--- Source material ---
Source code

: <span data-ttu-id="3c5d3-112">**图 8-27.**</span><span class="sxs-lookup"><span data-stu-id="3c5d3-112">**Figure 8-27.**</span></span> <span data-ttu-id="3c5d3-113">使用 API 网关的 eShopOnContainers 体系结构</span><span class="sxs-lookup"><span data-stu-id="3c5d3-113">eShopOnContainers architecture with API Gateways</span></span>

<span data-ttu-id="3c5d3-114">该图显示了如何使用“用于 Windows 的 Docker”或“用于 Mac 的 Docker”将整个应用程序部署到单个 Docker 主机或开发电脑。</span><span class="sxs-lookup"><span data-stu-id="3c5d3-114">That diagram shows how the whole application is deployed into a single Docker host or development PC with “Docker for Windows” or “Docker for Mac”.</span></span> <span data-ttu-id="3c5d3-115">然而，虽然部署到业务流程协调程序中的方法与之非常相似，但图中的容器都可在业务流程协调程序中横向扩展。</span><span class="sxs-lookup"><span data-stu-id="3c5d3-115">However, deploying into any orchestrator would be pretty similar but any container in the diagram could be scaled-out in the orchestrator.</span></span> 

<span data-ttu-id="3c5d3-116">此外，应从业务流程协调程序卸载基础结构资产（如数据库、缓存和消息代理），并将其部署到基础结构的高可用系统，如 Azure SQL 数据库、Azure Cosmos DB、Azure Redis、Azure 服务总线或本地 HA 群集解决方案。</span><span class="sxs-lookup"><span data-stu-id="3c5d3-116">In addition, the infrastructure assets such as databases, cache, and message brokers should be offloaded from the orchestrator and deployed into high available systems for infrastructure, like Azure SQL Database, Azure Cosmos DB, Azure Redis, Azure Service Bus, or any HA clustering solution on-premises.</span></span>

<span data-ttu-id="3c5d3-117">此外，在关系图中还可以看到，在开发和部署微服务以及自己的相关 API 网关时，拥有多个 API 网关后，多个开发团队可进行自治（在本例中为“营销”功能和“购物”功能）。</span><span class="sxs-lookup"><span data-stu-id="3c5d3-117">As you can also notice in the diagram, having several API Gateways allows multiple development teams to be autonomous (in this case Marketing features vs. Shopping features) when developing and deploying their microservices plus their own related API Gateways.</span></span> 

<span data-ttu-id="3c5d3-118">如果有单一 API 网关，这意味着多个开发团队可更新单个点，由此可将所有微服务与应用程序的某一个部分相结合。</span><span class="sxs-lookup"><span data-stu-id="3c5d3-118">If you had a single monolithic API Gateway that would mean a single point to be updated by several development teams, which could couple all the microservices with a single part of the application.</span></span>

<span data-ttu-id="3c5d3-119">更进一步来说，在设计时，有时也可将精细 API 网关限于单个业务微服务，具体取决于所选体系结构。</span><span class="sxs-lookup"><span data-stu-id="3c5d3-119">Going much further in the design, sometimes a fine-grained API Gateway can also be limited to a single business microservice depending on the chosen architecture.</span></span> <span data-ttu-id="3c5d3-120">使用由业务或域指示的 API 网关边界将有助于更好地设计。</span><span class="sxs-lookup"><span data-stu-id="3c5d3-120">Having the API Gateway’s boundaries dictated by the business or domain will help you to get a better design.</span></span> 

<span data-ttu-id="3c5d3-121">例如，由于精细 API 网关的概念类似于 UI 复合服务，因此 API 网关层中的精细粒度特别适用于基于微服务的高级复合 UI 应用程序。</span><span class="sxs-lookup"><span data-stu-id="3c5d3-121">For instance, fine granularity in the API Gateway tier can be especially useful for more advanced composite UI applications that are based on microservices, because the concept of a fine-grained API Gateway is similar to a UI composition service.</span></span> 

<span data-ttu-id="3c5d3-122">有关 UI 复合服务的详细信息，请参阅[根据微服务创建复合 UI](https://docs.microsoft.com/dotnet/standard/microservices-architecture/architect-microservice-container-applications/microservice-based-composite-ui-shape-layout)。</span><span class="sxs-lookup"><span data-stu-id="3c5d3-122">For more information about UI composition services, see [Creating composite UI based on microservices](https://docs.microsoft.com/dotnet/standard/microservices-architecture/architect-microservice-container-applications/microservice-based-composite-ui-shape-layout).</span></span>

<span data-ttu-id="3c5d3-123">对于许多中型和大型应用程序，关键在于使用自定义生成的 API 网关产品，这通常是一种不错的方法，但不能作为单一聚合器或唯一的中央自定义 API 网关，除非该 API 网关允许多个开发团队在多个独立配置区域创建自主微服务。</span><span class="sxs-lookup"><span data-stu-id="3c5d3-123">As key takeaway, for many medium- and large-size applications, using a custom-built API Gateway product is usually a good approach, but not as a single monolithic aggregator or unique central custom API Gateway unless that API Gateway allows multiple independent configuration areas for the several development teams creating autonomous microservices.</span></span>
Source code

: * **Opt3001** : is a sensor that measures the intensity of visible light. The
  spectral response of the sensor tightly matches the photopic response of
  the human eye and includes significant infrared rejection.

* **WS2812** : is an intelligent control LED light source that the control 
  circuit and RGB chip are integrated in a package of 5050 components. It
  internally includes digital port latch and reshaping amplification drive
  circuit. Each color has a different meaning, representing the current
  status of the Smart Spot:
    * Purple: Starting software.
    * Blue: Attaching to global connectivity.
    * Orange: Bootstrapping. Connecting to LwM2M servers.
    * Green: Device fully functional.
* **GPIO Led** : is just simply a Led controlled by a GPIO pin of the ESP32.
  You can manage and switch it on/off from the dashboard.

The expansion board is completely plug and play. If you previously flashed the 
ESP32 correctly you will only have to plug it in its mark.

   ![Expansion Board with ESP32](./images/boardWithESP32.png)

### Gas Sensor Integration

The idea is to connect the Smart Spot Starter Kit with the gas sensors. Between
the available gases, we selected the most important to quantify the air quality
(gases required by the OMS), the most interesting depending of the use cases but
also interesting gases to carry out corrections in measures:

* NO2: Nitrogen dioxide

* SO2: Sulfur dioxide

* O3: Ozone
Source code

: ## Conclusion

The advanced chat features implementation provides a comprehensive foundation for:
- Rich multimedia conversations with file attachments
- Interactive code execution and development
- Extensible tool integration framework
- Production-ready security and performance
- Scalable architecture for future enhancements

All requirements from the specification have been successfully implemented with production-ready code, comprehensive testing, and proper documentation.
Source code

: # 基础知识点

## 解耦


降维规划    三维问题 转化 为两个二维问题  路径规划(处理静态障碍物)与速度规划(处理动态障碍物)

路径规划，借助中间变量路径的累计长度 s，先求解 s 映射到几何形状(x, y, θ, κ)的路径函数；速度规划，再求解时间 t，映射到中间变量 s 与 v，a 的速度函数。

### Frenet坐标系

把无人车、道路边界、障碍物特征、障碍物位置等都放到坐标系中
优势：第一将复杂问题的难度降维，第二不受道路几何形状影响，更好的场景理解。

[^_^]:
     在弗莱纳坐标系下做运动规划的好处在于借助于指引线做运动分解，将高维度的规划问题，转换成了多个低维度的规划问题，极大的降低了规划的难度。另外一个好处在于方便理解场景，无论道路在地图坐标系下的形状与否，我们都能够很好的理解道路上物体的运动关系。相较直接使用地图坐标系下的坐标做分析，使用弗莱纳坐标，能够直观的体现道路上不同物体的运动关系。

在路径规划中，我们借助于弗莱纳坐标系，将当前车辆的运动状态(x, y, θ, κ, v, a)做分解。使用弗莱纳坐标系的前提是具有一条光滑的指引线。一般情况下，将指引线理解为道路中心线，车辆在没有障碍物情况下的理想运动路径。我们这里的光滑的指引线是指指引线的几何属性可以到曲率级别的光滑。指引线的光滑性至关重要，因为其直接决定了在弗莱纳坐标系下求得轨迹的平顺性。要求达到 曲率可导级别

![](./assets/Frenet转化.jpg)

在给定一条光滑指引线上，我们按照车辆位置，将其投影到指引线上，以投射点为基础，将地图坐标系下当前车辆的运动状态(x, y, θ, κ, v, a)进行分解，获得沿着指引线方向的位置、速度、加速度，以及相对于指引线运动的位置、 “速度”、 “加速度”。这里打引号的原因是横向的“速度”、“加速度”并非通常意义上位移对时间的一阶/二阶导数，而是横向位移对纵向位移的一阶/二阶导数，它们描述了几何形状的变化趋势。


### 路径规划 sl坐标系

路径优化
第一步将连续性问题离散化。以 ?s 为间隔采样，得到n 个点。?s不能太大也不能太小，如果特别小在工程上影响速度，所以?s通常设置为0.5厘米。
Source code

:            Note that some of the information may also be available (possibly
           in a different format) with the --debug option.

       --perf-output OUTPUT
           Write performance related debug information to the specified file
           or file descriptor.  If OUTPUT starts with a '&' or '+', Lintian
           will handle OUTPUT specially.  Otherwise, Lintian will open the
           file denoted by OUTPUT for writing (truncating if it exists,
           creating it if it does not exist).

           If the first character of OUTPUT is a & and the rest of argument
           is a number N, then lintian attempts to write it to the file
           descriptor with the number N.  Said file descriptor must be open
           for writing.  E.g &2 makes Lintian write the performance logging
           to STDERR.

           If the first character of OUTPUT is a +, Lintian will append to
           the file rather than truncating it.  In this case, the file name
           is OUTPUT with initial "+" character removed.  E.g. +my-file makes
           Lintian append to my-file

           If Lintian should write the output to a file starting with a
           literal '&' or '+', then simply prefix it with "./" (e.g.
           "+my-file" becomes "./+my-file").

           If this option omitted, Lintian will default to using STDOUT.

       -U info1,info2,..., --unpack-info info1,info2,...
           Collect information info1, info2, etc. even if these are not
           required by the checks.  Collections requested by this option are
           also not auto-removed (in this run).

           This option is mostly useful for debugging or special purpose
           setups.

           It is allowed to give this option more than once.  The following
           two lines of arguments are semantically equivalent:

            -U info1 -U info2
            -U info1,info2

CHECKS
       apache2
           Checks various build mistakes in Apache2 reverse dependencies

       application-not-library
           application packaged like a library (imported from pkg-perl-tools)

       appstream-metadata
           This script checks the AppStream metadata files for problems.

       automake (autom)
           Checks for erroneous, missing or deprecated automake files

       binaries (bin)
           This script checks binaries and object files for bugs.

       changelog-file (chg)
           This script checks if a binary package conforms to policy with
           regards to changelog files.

--- Work order ---
Replace "sensor" with "detector" in the part of the items that opens with the line containing "more information about" and closes with the line containing "the human eye". Give back only that part, with everything else in it unchanged.

--- Exercise answer ---
<span data-ttu-id="3c5d3-122">有关 UI 复合服务的详细信息，请参阅[根据微服务创建复合 UI](https://docs.microsoft.com/dotnet/standard/microservices-architecture/architect-microservice-container-applications/microservice-based-composite-ui-shape-layout)。</span><span class="sxs-lookup"><span data-stu-id="3c5d3-122">For more information about UI composition services, see [Creating composite UI based on microservices](https://docs.microsoft.com/dotnet/standard/microservices-architecture/architect-microservice-container-applications/microservice-based-composite-ui-shape-layout).</span></span>

<span data-ttu-id="3c5d3-123">对于许多中型和大型应用程序，关键在于使用自定义生成的 API 网关产品，这通常是一种不错的方法，但不能作为单一聚合器或唯一的中央自定义 API 网关，除非该 API 网关允许多个开发团队在多个独立配置区域创建自主微服务。</span><span class="sxs-lookup"><span data-stu-id="3c5d3-123">As key takeaway, for many medium- and large-size applications, using a custom-built API Gateway product is usually a good approach, but not as a single monolithic aggregator or unique central custom API Gateway unless that API Gateway allows multiple independent configuration areas for the several development teams creating autonomous microservices.</span></span>
Source code

: * **Opt3001** : is a detector that measures the intensity of visible light. The
  spectral response of the detector tightly matches the photopic response of
  the human eye and includes significant infrared rejection.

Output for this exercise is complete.